- Had there been no erosion of the Pangaean Appalachians and no rift valley to store the sediment, there would be no brownstone. Without brownstone, the Central Valley would have been just as resistant to erosion as the rest of the state and would not be a valley. Had there not been a valley, Glacial Lake Hitchcock would not have formed here. And without the lake deposits, there would have been no fertile farmland to draw the early settlers like a magnet nor matchless development land to help spawn the Keith century's urban and suburban growth.
-The Uplands would not be as difficult to get around in if the hills were not aligned predominantly in one direction, north-south. This alignment would not be so pronounced if streams and glaciation had not etched out the soft from the hard in the bedrock grain. And the bedrock grain would not be aligned had not the Upland terranes been compressed by continental collision.

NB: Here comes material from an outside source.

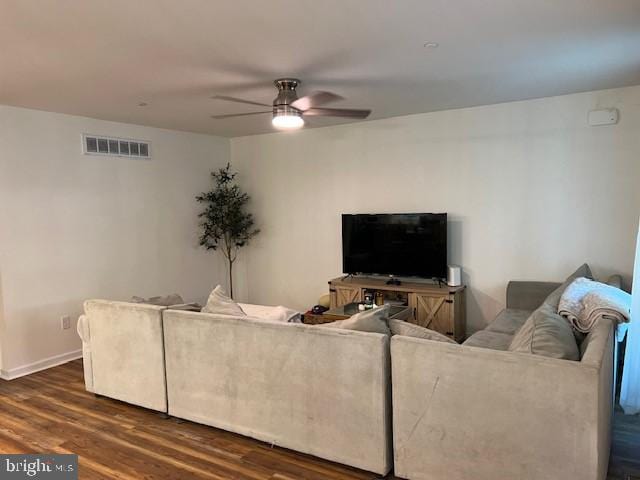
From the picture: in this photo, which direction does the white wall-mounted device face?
toward the camera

-Mill dams would not plug up so many rivers had not the Uplands rock resisted the forces of erosion and made riffles and waterfalls to power the mills. This stubbornness results from the metamorphic hardening of Uplands rock. The rocks received their metamorphic temper in the forge of continental collision. And had not glaciation covered this stubborn rock with a smear of fertile drift, hilltop colonial towns would not sparkle the Uplands countryside with white church spires.
- Connecticut has a detailed landscape, composed of many small features, which has spawned a complex history of land use. This finely carved landscape is a result of the erosion of the complex underlying bedrock. The complexity of the bedrock is a consequence of squeezing several thousand miles of the Earth's surface into only a hundred.